### EXERCISE DETAILS
Restate, exactly as written, the entries below from the line that holds "Prego Polido 15x18 1kg com Cabeça" through the line that holds "Méditerranée.". Pictures are not part of the copy.
#### THE INPUT ####
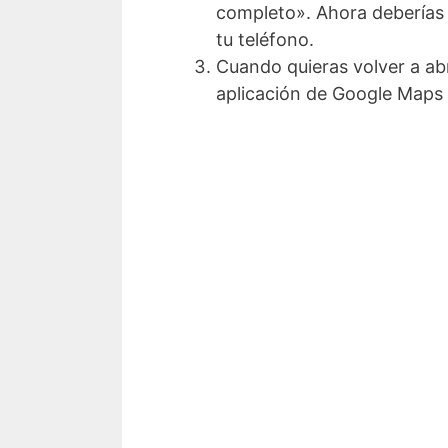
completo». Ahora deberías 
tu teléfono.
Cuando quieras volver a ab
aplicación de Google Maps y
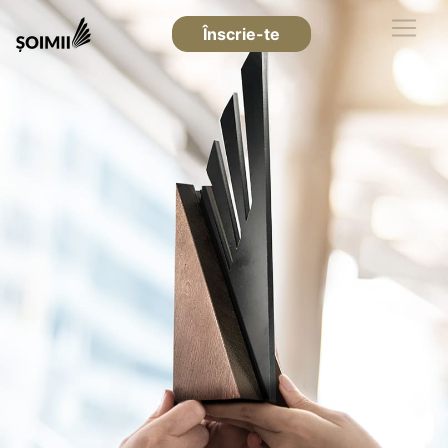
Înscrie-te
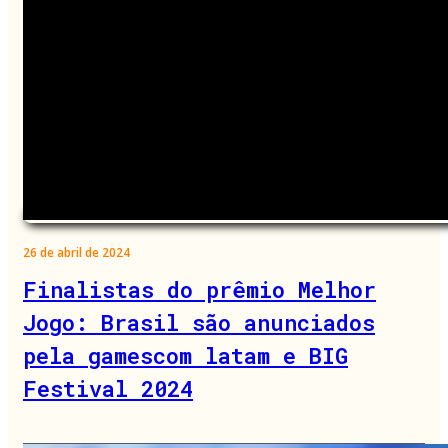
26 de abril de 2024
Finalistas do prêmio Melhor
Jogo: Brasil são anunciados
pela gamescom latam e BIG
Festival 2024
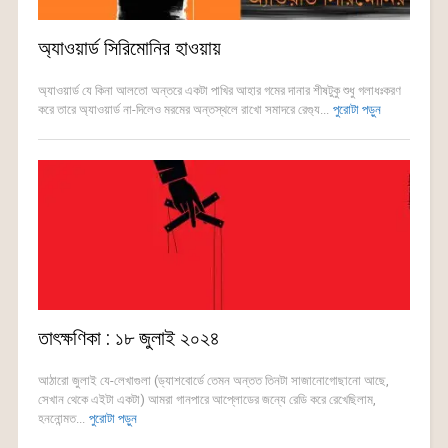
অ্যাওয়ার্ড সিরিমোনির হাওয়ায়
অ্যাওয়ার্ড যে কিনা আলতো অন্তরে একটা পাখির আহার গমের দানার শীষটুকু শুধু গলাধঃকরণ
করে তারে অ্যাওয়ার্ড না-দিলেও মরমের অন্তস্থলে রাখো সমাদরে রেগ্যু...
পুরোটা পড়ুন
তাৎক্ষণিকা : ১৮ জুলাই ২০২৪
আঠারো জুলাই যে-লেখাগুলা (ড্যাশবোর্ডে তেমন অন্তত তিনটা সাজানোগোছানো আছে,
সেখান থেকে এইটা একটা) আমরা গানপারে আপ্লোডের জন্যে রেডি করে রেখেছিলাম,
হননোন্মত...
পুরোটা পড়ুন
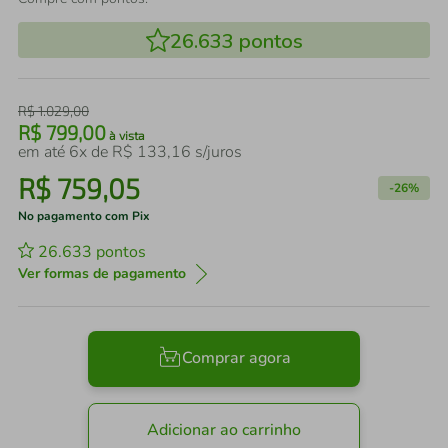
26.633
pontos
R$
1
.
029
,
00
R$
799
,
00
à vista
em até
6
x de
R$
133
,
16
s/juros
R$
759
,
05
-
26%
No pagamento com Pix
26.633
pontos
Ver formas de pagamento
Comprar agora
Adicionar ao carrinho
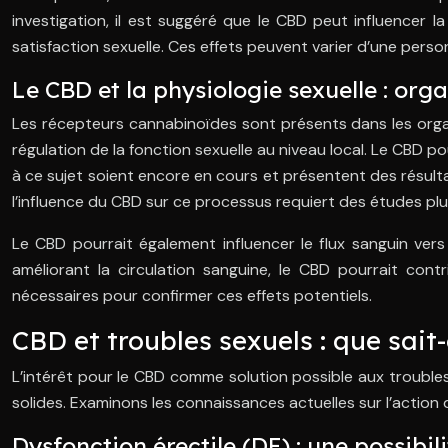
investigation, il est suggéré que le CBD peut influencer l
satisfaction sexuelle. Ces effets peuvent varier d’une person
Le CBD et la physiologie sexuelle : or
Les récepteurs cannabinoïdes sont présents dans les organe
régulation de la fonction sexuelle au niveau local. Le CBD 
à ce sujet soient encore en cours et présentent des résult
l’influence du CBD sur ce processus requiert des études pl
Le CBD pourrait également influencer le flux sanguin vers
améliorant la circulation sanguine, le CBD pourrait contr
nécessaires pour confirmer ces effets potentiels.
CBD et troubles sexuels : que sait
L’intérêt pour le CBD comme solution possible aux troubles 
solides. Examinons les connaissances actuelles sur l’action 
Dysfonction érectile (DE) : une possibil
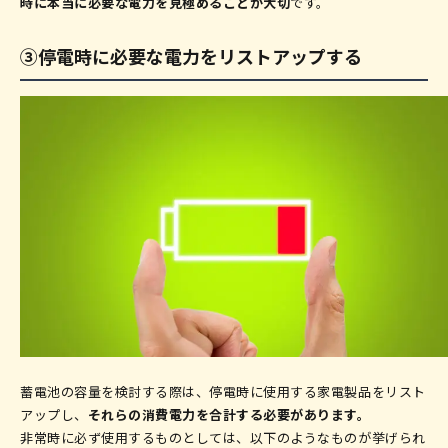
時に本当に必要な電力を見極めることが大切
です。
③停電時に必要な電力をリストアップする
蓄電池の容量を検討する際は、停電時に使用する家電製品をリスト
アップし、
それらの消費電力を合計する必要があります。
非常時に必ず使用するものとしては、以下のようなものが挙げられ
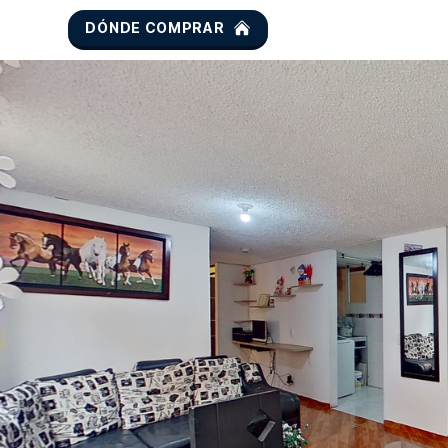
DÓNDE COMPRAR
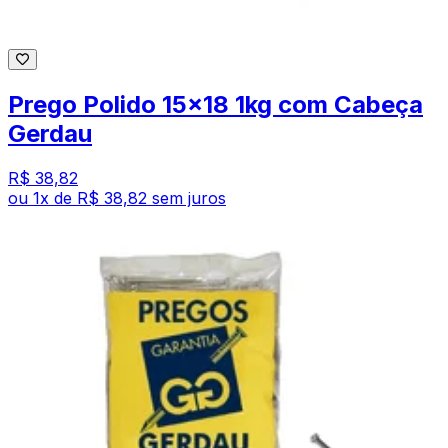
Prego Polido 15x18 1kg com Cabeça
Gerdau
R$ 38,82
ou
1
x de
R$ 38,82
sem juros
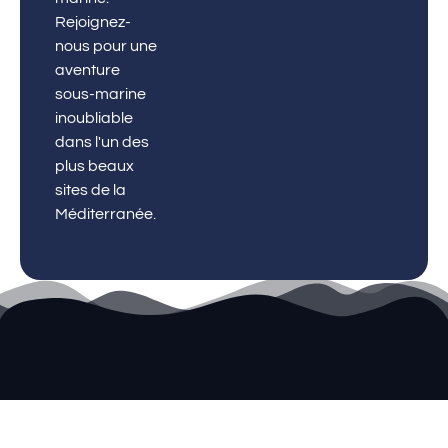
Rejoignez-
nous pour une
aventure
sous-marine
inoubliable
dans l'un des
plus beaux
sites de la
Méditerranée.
####
#### THE INPUT ####
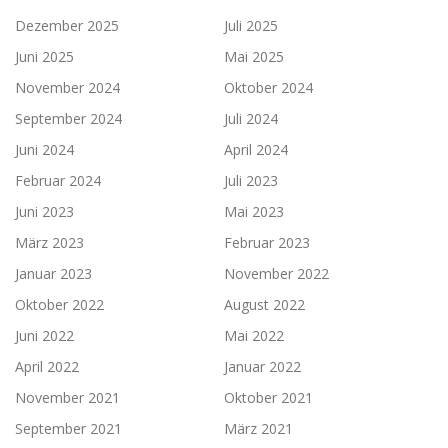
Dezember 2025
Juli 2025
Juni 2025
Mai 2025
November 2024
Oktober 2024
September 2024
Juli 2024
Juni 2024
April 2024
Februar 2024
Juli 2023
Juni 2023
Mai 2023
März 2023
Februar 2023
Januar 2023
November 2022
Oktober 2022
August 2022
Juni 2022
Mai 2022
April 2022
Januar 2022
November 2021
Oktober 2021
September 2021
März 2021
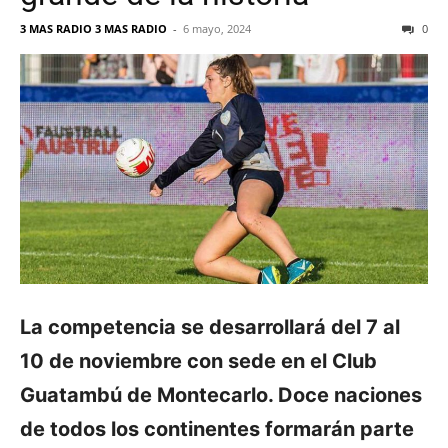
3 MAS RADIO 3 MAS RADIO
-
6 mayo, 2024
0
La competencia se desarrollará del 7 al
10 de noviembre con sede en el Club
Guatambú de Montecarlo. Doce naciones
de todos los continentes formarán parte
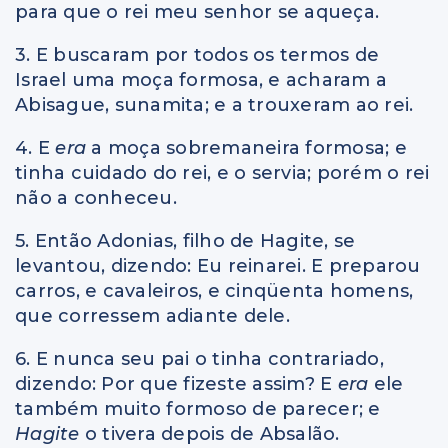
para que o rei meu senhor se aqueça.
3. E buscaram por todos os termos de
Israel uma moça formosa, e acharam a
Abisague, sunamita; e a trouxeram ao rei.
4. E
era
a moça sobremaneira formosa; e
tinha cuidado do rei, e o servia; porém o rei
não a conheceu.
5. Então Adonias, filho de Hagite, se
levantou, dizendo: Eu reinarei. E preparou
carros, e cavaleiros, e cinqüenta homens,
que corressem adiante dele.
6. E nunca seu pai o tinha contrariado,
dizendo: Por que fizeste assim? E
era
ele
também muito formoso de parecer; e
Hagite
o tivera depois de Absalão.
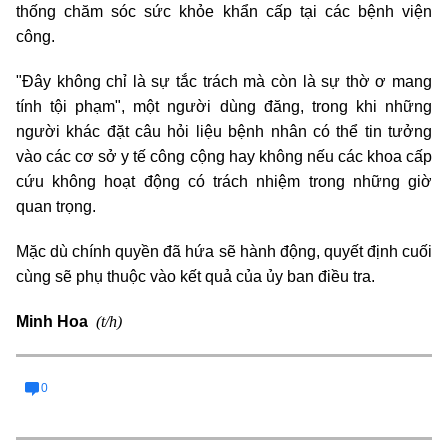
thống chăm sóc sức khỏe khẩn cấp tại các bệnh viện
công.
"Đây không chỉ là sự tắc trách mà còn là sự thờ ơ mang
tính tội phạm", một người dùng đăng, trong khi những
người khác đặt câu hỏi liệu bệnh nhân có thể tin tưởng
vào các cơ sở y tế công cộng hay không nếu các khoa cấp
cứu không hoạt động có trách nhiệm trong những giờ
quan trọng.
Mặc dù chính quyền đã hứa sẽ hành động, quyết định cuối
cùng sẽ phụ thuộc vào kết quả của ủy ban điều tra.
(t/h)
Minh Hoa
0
####
### RESULT
Prego Polido 15x18 1kg com Cabeça
Gerdau
R$ 38,82
ou
1
x de
R$ 38,82
sem juros
Rejoignez-
nous pour une
aventure
sous-marine
inoubliable
dans l'un des
plus beaux
sites de la
Méditerranée.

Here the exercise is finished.